■ **Dataset entries**
++++

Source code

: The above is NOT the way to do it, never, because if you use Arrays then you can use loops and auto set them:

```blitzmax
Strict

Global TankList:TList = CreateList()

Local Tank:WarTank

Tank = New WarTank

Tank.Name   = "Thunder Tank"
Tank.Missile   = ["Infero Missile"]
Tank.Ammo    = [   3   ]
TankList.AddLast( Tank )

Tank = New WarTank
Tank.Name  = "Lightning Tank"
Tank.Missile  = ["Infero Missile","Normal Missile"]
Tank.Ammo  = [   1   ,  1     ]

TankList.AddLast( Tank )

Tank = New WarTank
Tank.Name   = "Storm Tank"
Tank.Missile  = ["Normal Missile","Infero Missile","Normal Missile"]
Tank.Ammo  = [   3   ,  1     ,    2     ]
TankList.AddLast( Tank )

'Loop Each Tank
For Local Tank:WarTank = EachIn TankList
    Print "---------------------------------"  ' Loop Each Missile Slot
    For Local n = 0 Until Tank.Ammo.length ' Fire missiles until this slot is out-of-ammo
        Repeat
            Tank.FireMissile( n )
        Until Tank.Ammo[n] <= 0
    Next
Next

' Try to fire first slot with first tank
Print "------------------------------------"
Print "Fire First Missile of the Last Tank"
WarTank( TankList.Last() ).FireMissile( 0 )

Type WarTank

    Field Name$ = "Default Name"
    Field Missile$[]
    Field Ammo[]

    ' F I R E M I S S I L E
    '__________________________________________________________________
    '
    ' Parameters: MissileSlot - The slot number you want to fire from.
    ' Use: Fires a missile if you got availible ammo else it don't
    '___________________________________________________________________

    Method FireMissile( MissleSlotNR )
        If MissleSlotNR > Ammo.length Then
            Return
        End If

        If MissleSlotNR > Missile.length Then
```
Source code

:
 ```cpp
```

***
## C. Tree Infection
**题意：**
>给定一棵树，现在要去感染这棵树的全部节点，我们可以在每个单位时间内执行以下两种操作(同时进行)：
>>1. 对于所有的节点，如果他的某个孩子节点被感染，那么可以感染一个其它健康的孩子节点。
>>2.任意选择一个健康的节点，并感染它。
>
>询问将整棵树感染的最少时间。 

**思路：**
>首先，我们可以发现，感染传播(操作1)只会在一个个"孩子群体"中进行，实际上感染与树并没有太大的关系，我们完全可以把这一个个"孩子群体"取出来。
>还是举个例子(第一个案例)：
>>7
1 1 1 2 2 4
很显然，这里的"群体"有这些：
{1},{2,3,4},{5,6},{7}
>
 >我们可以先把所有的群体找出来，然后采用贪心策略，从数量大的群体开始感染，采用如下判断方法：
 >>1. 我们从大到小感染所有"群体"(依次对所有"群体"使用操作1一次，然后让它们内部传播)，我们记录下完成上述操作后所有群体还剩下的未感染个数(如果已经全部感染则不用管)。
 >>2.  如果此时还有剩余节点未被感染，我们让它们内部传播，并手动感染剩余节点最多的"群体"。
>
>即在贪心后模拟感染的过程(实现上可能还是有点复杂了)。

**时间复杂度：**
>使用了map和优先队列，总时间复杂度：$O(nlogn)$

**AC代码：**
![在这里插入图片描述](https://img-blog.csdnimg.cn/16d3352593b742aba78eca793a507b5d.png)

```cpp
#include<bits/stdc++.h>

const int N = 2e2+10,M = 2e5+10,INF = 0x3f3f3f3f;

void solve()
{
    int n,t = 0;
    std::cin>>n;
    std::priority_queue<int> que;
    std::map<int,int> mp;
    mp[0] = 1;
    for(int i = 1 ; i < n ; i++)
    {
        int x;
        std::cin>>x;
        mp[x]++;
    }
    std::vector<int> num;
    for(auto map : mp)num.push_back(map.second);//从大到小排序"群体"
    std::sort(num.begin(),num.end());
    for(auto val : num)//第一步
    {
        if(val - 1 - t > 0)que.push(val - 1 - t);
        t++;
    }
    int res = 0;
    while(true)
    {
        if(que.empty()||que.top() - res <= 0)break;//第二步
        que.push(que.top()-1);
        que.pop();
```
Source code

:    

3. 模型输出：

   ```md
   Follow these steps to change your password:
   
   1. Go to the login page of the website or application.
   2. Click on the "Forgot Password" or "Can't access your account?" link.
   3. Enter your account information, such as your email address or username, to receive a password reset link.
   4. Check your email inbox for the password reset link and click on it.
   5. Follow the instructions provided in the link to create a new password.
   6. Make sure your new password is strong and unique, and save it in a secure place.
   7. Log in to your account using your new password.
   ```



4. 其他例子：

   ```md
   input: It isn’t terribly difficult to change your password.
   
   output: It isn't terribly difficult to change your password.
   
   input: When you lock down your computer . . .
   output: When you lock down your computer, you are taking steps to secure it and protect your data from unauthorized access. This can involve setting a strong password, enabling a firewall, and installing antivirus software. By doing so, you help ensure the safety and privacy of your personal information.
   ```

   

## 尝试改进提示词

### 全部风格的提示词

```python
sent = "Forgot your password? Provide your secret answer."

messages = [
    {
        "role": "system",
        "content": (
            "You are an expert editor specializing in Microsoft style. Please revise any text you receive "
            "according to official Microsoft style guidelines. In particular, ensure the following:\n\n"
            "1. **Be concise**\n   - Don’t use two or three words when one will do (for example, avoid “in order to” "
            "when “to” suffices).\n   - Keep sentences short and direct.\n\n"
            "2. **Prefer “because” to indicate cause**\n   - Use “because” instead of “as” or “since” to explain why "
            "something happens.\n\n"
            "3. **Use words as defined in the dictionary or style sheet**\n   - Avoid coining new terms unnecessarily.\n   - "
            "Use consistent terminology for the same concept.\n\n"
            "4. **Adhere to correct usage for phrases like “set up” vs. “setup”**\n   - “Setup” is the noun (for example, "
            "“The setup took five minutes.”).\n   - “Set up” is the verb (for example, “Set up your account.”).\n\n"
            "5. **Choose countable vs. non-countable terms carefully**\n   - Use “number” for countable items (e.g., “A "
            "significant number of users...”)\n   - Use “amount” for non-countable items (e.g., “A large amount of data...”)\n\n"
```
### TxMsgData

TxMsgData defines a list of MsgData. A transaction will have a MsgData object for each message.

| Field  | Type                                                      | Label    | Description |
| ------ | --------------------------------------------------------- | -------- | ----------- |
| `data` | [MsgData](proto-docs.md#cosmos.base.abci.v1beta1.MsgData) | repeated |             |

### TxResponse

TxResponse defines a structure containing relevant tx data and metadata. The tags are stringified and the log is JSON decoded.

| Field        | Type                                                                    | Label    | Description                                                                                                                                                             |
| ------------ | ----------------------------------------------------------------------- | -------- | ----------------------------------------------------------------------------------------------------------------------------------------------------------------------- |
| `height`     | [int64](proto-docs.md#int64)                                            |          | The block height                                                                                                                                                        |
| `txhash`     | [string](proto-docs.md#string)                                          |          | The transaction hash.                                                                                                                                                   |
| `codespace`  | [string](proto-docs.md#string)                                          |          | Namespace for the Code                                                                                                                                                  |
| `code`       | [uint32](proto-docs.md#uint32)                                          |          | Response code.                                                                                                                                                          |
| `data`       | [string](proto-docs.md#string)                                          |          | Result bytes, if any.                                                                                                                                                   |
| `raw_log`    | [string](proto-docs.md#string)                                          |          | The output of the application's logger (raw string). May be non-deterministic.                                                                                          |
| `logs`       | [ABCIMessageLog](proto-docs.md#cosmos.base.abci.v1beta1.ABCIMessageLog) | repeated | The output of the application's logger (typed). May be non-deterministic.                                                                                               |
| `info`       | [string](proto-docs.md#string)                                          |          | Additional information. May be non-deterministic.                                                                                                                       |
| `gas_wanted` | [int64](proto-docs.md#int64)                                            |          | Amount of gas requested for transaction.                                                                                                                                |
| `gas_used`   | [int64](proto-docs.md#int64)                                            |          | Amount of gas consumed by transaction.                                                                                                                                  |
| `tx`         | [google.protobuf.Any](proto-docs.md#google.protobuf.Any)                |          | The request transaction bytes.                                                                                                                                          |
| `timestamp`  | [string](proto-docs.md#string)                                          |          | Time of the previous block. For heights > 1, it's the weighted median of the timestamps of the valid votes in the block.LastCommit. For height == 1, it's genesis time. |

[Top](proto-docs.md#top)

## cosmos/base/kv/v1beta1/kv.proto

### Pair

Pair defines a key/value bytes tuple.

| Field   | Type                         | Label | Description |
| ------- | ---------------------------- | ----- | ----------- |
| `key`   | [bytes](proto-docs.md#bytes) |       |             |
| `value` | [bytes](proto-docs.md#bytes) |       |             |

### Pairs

++++

■ **YOUR ASSIGNMENT**
Copy every line from the records that holds the string "Until".

■ **ANSWER SECTION**
    For Local n = 0 Until Tank.Ammo.length ' Fire missiles until this slot is out-of-ammo
        Until Tank.Ammo[n] <= 0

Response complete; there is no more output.